The fiber-rich seed coat may cause digestive problems in some cases. People with diverticulitis or irritable bowel syndrome (IBS) may want to spit out the seed coat to avoid stomach discomfort.

Drug interactions

Pomegranate can inhibit certain liver enzymes involved in drug metabolism. People taking medications should consult their doctor before consuming pomegranate seeds regularly or in large amounts.5

Overall the benefits outweigh potential risks for most people. But those with the conditions above should exercise caution.

How to Eat Pomegranate Seeds

Here are some tips for enjoying pomegranate seeds:

  • Bite the seed coat open with your front teeth, then suck out the aril.
  • Chew the entire seed well to get nutrients from the seed coat.
  • Add seeds to fruit salads, oatmeal, yogurt, and baked goods.
  • Garnish chicken, fish, pork, lamb, and vegetables with seeds.
  • Juice pomegranates and consume the seeds too for extra nutrients.
  • Blend seeds into smoothies, shakes, dips, or dressings.
  • Mix crushed seeds with spices and use as a dry rub on meats.

Here is a simple recipe to try:

Pomegranate Avocado Salad


  • 2 cups pomegranate seeds
  • 2 avocados, sliced
  • 1 cup mixed greens
  • 1/4 cup crumbled feta cheese
  • 2 tablespoons olive oil
  • 1 tablespoon lime juice
  • Salt and pepper to taste


  1. In a large bowl, combine pomegranate seeds, avocado slices, greens, and feta.
  2. Drizzle with olive oil and lime juice.
  3. Season with salt and pepper.
  4. Gently toss ingredients to coat.
  5. Serve immediately.

The Bottom Line

Pomegranate seeds are highly nutritious, delivering fiber, vitamins, minerals and antioxidants.

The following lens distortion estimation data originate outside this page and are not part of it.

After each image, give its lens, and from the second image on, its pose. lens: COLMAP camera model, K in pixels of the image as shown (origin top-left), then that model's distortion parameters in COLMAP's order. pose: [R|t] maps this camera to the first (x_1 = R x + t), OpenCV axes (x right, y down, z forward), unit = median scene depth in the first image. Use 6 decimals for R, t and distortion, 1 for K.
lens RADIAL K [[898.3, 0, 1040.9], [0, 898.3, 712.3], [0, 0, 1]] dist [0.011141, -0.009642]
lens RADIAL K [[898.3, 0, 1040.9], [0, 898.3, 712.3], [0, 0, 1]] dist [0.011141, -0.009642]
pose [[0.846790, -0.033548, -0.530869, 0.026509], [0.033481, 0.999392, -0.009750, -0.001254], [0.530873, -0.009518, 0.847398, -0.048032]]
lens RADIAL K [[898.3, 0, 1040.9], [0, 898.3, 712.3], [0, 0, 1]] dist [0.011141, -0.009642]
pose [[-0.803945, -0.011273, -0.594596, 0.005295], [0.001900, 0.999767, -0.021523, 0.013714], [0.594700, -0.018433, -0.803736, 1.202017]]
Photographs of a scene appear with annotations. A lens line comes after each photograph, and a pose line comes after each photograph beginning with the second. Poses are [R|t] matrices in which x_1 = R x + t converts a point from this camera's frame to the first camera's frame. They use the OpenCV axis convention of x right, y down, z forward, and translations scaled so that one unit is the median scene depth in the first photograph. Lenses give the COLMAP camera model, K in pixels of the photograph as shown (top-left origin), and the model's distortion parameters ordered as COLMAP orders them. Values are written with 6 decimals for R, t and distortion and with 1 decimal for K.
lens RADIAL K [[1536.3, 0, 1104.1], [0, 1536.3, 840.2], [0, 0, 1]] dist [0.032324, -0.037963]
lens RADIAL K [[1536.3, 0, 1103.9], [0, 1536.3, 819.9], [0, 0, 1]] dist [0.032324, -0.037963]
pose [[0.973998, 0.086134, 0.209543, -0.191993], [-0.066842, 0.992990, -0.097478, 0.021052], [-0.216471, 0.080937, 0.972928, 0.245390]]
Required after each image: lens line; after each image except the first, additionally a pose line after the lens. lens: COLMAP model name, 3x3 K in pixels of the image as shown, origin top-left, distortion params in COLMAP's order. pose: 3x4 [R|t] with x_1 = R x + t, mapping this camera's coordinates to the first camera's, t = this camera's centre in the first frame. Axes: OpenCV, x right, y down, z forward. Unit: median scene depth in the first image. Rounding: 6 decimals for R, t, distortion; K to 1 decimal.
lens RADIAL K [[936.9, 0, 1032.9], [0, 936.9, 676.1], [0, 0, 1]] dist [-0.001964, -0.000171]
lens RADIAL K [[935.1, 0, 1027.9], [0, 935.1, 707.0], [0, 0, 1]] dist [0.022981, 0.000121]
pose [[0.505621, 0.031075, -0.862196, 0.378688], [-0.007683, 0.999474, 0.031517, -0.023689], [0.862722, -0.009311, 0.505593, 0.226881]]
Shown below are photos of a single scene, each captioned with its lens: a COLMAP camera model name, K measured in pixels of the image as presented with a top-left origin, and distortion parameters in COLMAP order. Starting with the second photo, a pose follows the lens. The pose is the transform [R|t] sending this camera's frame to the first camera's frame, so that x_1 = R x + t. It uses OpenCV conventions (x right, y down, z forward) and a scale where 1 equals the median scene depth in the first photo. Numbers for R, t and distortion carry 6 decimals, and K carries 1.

Both the juicy interior aril and the edible seed coat offer unique health benefits. Eating the seeds whole provides the complete nutritional package. However, those with digestive issues or food allergies may prefer spitting out the seed coat. In moderation, most people can safely eat pomegranate seeds in their entirety and enjoy their sweet, tart, and crunchy texture.

Nutrient Amount in 1/2 Cup Pomegranate Seeds % Daily Value
Fiber 5 grams 20%
Vitamin K 17 mcg 21%
Folate 68 mcg 16%
Vitamin C 7 mg 12%
Potassium 285 mg 6%


1. U.S. Department of Agriculture. FoodData Central.

2. Anderson JW, Baird P, Davis RH Jr, et al. Health benefits of dietary fiber. Nutr Rev. 2009 Apr;67(4):188-205. doi: 10.1111/j.1753-4887.2009.00189.x. PMID: 19335713.

3. Zhang Y, Krueger D, Durst R, et al. International Journal of Molecular Sciences. 2009;10(5):2200-2221. doi:10.3390/ijms10052200.

4. Yunginger, J. W., Sweeney, K. G., Sturner, W. Q., Giannandrea, L. A., Teigland, J. D., Bray, M., … & Nelson, D. L. (1988). Fatal food-induced anaphylaxis. Jama, 260(10), 1450-1452.

5. Sorrentino, S. A., Mazoit, J. X., Samlali, K., & Avenel, G. (2021). Pomegranate juice interaction with a CYP3A substrate: Clinical relevance and mechanistic approach with human liver microsomes. Pharmaceutics, 13(10), 1629.